[Dataset records]
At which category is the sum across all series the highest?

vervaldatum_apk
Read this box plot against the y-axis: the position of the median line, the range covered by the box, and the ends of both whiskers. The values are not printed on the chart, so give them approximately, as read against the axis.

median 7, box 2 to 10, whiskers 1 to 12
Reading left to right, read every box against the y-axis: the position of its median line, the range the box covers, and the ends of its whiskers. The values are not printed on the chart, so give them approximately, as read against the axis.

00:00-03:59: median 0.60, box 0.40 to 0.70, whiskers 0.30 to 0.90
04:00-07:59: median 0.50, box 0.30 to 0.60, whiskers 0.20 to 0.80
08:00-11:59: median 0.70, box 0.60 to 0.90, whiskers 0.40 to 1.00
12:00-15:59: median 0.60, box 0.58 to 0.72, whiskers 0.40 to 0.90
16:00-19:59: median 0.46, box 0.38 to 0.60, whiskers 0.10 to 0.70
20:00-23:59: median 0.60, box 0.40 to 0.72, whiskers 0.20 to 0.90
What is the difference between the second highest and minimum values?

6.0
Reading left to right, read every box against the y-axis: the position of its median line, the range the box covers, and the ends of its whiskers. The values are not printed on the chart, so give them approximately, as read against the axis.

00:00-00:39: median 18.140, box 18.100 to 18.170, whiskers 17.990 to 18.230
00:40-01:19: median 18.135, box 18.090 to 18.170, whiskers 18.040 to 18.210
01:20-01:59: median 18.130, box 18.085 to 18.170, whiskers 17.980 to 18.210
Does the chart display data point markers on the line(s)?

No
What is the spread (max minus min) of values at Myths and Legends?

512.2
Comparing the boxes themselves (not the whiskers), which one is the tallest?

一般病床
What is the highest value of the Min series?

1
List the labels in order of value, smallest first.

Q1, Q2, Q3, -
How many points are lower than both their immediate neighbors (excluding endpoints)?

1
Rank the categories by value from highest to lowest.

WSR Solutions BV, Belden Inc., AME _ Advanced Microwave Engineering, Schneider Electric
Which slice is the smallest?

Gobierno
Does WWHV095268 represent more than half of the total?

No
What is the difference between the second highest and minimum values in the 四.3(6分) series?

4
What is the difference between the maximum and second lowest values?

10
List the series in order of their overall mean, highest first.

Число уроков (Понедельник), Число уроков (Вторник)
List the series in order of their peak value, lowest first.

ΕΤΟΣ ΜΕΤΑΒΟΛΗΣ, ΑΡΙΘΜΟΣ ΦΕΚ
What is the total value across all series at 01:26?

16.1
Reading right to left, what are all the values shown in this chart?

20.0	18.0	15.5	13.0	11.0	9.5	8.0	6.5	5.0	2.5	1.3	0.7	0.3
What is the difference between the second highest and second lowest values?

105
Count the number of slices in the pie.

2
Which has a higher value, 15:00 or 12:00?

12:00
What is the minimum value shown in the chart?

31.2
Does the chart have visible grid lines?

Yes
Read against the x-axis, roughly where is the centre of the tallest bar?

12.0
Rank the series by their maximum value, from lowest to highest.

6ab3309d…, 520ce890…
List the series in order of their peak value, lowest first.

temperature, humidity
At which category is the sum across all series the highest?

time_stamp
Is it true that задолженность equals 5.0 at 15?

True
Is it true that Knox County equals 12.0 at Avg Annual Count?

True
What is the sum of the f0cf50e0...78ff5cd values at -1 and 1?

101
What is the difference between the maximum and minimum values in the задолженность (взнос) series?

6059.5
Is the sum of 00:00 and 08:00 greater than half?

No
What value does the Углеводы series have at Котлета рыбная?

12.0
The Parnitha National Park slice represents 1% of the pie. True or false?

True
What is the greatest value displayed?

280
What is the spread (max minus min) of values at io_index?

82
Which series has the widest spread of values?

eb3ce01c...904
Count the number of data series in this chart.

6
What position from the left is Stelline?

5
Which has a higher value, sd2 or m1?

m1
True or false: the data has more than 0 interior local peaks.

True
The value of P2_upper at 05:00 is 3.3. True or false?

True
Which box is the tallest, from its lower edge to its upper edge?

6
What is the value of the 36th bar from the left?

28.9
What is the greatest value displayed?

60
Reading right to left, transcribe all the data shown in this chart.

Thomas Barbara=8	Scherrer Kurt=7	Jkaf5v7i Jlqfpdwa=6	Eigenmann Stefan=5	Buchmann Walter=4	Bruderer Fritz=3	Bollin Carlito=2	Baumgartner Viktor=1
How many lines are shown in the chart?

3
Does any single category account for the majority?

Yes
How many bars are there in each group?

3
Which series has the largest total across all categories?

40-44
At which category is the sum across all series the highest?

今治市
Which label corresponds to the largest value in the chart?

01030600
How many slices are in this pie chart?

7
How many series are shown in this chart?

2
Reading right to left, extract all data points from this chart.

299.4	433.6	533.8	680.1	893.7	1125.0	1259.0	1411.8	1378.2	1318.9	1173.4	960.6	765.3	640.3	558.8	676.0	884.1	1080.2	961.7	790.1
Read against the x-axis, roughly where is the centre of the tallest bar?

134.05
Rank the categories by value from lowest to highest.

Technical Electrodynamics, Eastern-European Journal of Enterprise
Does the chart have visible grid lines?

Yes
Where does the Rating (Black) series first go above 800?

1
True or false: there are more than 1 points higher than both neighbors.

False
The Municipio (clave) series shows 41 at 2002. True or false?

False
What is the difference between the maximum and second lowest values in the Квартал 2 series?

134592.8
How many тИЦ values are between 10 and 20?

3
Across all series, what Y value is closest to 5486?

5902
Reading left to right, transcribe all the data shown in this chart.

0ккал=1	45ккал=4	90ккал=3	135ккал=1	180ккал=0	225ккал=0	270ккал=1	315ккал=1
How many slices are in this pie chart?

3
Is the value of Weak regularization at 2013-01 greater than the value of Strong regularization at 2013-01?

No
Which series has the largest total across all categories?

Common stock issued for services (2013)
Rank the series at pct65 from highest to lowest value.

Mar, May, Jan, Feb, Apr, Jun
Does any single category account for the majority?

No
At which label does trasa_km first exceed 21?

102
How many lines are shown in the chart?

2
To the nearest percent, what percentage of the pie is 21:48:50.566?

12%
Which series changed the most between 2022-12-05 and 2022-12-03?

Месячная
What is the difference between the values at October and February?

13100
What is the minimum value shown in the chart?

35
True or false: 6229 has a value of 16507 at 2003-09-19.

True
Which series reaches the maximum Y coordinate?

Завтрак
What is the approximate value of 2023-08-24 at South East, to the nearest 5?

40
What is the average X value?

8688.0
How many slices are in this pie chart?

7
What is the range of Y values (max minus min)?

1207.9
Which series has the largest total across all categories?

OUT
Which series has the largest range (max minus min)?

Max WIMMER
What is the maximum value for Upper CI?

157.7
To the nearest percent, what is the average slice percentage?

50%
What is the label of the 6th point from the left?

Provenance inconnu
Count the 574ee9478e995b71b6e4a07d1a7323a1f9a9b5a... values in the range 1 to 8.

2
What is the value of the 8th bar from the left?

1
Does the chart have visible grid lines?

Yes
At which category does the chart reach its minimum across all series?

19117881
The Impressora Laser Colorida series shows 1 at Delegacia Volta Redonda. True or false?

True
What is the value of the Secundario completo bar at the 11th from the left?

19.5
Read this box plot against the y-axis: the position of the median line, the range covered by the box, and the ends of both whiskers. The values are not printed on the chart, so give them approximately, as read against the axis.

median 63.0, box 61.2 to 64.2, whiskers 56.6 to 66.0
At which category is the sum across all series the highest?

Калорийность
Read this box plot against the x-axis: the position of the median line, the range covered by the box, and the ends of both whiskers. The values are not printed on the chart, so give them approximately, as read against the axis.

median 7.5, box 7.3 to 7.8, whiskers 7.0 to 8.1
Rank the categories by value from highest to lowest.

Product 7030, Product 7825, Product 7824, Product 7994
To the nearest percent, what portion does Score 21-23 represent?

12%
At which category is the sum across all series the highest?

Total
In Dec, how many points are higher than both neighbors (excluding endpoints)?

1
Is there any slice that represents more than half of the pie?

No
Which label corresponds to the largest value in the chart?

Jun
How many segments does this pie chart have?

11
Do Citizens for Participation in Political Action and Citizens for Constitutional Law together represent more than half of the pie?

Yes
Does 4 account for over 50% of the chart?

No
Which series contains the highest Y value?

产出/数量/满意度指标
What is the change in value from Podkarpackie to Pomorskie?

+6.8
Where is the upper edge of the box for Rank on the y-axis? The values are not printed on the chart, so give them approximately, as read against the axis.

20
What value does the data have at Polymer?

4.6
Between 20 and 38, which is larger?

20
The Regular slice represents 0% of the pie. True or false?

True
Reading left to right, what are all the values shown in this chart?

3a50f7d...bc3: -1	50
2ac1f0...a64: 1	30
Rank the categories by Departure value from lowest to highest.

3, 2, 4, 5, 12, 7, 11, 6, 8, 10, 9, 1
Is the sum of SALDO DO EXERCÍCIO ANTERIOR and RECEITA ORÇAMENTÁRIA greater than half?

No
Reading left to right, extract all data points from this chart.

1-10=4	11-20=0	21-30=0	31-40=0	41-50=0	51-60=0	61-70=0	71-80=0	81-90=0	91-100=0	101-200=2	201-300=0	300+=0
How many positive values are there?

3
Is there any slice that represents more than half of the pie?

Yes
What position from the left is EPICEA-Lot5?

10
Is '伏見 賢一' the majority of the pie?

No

### Work instruction
Reproduce the material verbatim, from its first line through the line containing "the 四.3(6分) series?", with that line included.

### Your response
At which category is the sum across all series the highest?

vervaldatum_apk
Read this box plot against the y-axis: the position of the median line, the range covered by the box, and the ends of both whiskers. The values are not printed on the chart, so give them approximately, as read against the axis.

median 7, box 2 to 10, whiskers 1 to 12
Reading left to right, read every box against the y-axis: the position of its median line, the range the box covers, and the ends of its whiskers. The values are not printed on the chart, so give them approximately, as read against the axis.

00:00-03:59: median 0.60, box 0.40 to 0.70, whiskers 0.30 to 0.90
04:00-07:59: median 0.50, box 0.30 to 0.60, whiskers 0.20 to 0.80
08:00-11:59: median 0.70, box 0.60 to 0.90, whiskers 0.40 to 1.00
12:00-15:59: median 0.60, box 0.58 to 0.72, whiskers 0.40 to 0.90
16:00-19:59: median 0.46, box 0.38 to 0.60, whiskers 0.10 to 0.70
20:00-23:59: median 0.60, box 0.40 to 0.72, whiskers 0.20 to 0.90
What is the difference between the second highest and minimum values?

6.0
Reading left to right, read every box against the y-axis: the position of its median line, the range the box covers, and the ends of its whiskers. The values are not printed on the chart, so give them approximately, as read against the axis.

00:00-00:39: median 18.140, box 18.100 to 18.170, whiskers 17.990 to 18.230
00:40-01:19: median 18.135, box 18.090 to 18.170, whiskers 18.040 to 18.210
01:20-01:59: median 18.130, box 18.085 to 18.170, whiskers 17.980 to 18.210
Does the chart display data point markers on the line(s)?

No
What is the spread (max minus min) of values at Myths and Legends?

512.2
Comparing the boxes themselves (not the whiskers), which one is the tallest?

一般病床
What is the highest value of the Min series?

1
List the labels in order of value, smallest first.

Q1, Q2, Q3, -
How many points are lower than both their immediate neighbors (excluding endpoints)?

1
Rank the categories by value from highest to lowest.

WSR Solutions BV, Belden Inc., AME _ Advanced Microwave Engineering, Schneider Electric
Which slice is the smallest?

Gobierno
Does WWHV095268 represent more than half of the total?

No
What is the difference between the second highest and minimum values in the 四.3(6分) series?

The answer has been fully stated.